Photo by Alireza Khoddam on Unsplash
Every few years, right on cue, the city decides it must do something about Yonge Street. It’s not hard to understand why. For much of its length, it has become depressingly ordinary, a bit run down, vaguely tacky and, given expectations, hugely disappointing.
Like Toronto, Yonge isn’t what it used to be. Though routinely described as the city’s main drag and its most famous street, it’s neither – and hasn’t been for decades. The clichés that get dragged out every time it comes up in conversation reveal the extent to which some of us have lost touch with the reality of Toronto. Talk about Yonge Street’s “fabled” past, its “storied” history, its “lost glory” has never sounded more hollow.
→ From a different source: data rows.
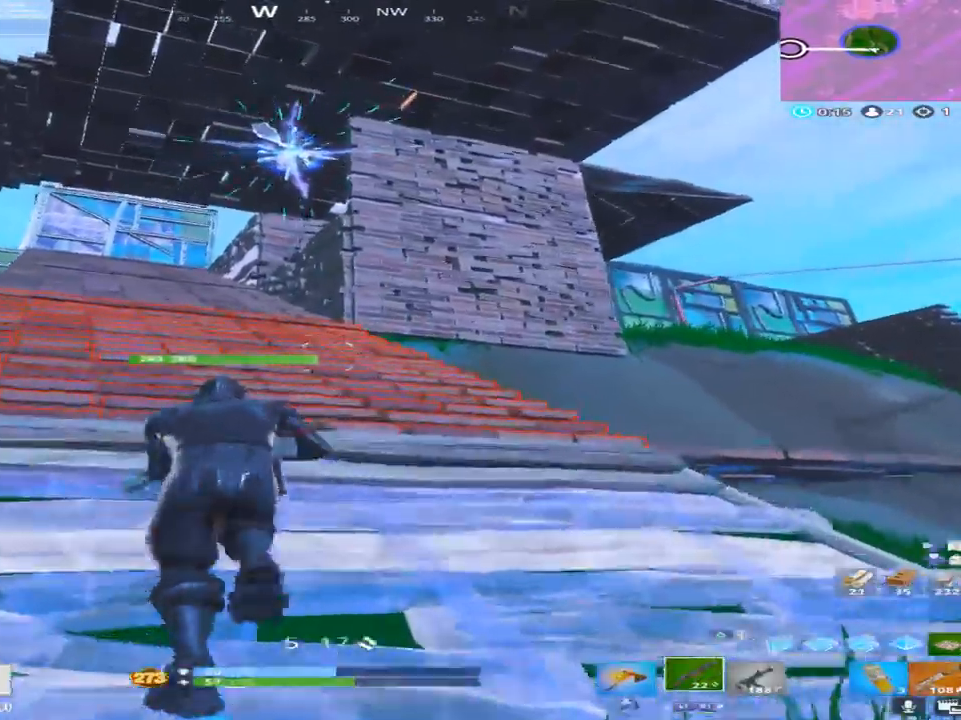
{"buttons": [], "left_stick": "up-left", "right_stick": "center", "events": []}
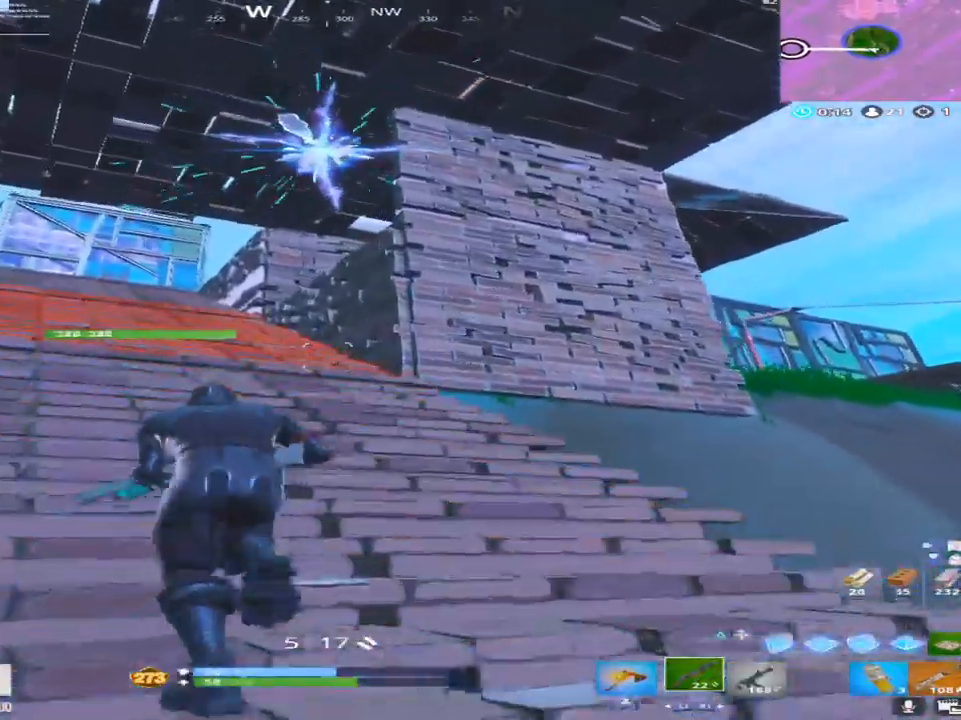
{"buttons": [], "left_stick": "up-left", "right_stick": "center", "events": []}
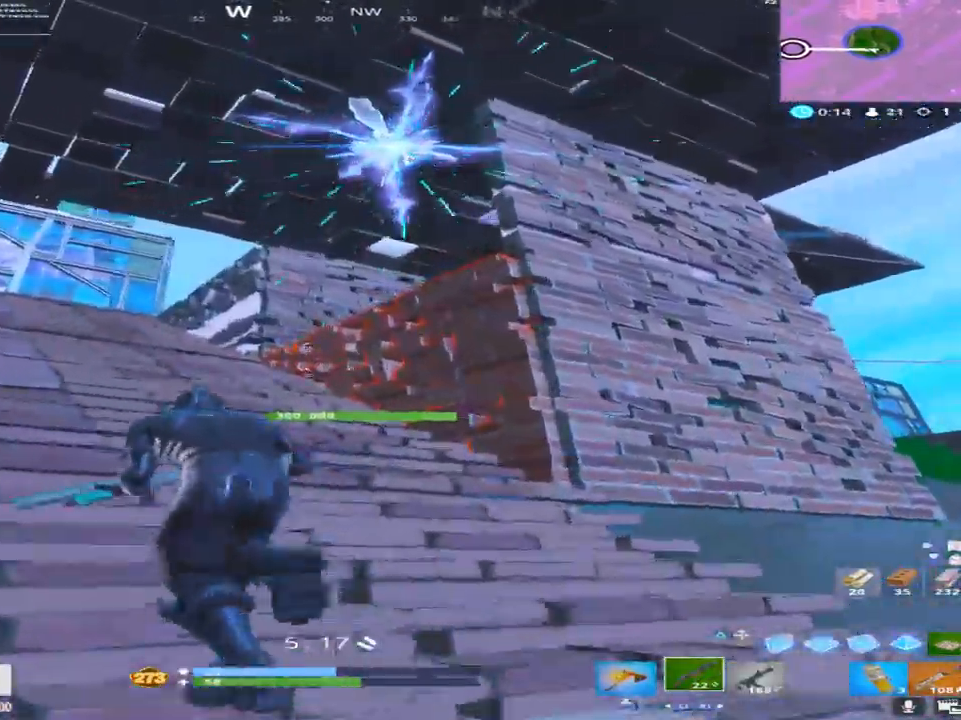
{"buttons": [], "left_stick": "up-right", "right_stick": "right", "events": [[33, "right_stick", "right"], [333, "left_stick", "up"], [483, "left_stick", "up-right"]]}
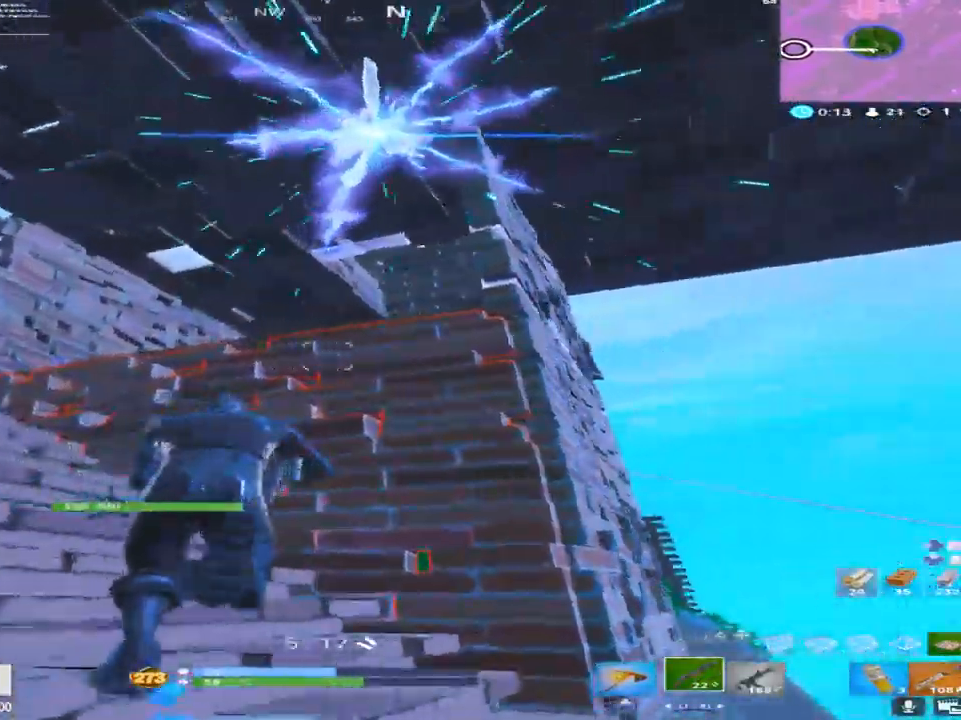
{"buttons": [], "left_stick": "down-left", "right_stick": "center", "events": [[117, "left_stick", "right"], [250, "left_stick", "down-right"], [250, "right_stick", "up"], [400, "left_stick", "down-left"], [483, "right_stick", "center"]]}
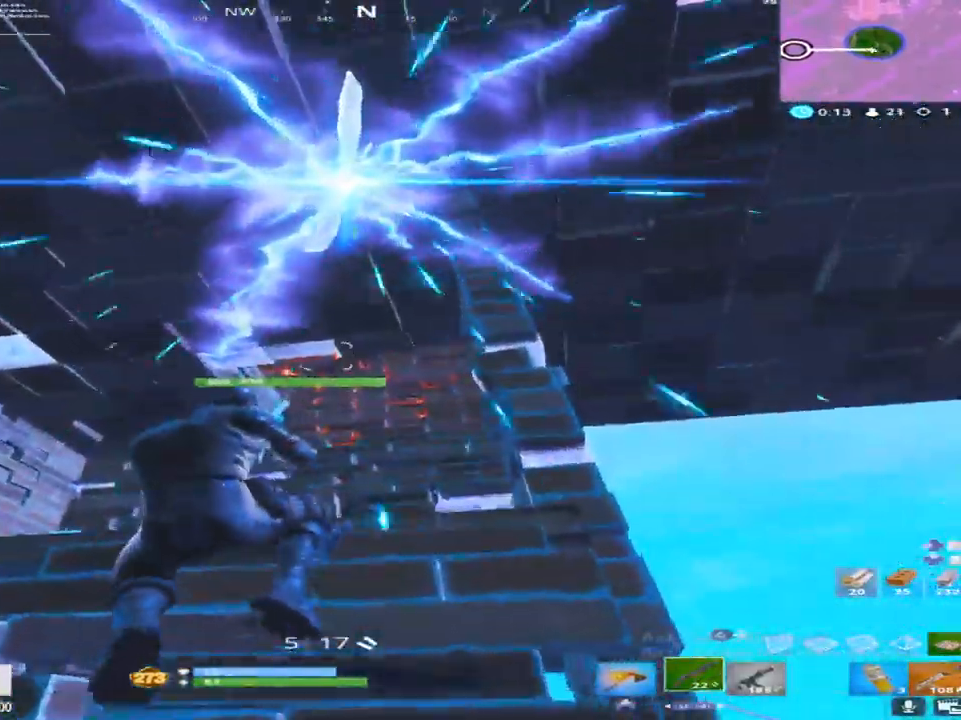
{"buttons": [], "left_stick": "left", "right_stick": "right", "events": [[67, "left_stick", "left"], [83, "right_stick", "down"], [167, "right_stick", "center"], [317, "right_stick", "right"]]}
The truth is that Yonge, or at least the part that runs through downtown, was a populist provincial high street that got left behind when Toronto graduated from colonial outpost to big city. The myth of the city’s distinguished past may be a comfort to many, but it’s largely an illusion. This was a community driven by religious, ethnic and class tensions, notorious for its conservatism. In a letter to a friend during his visit in 1842, Charles Dickens referred to “Toronto’s wild and rabid Toryism,” which, he said, was “appalling.” A century later, artist/writer Wyndam Lewis famously called Toronto a “suffocating, sanctimonious icebox.”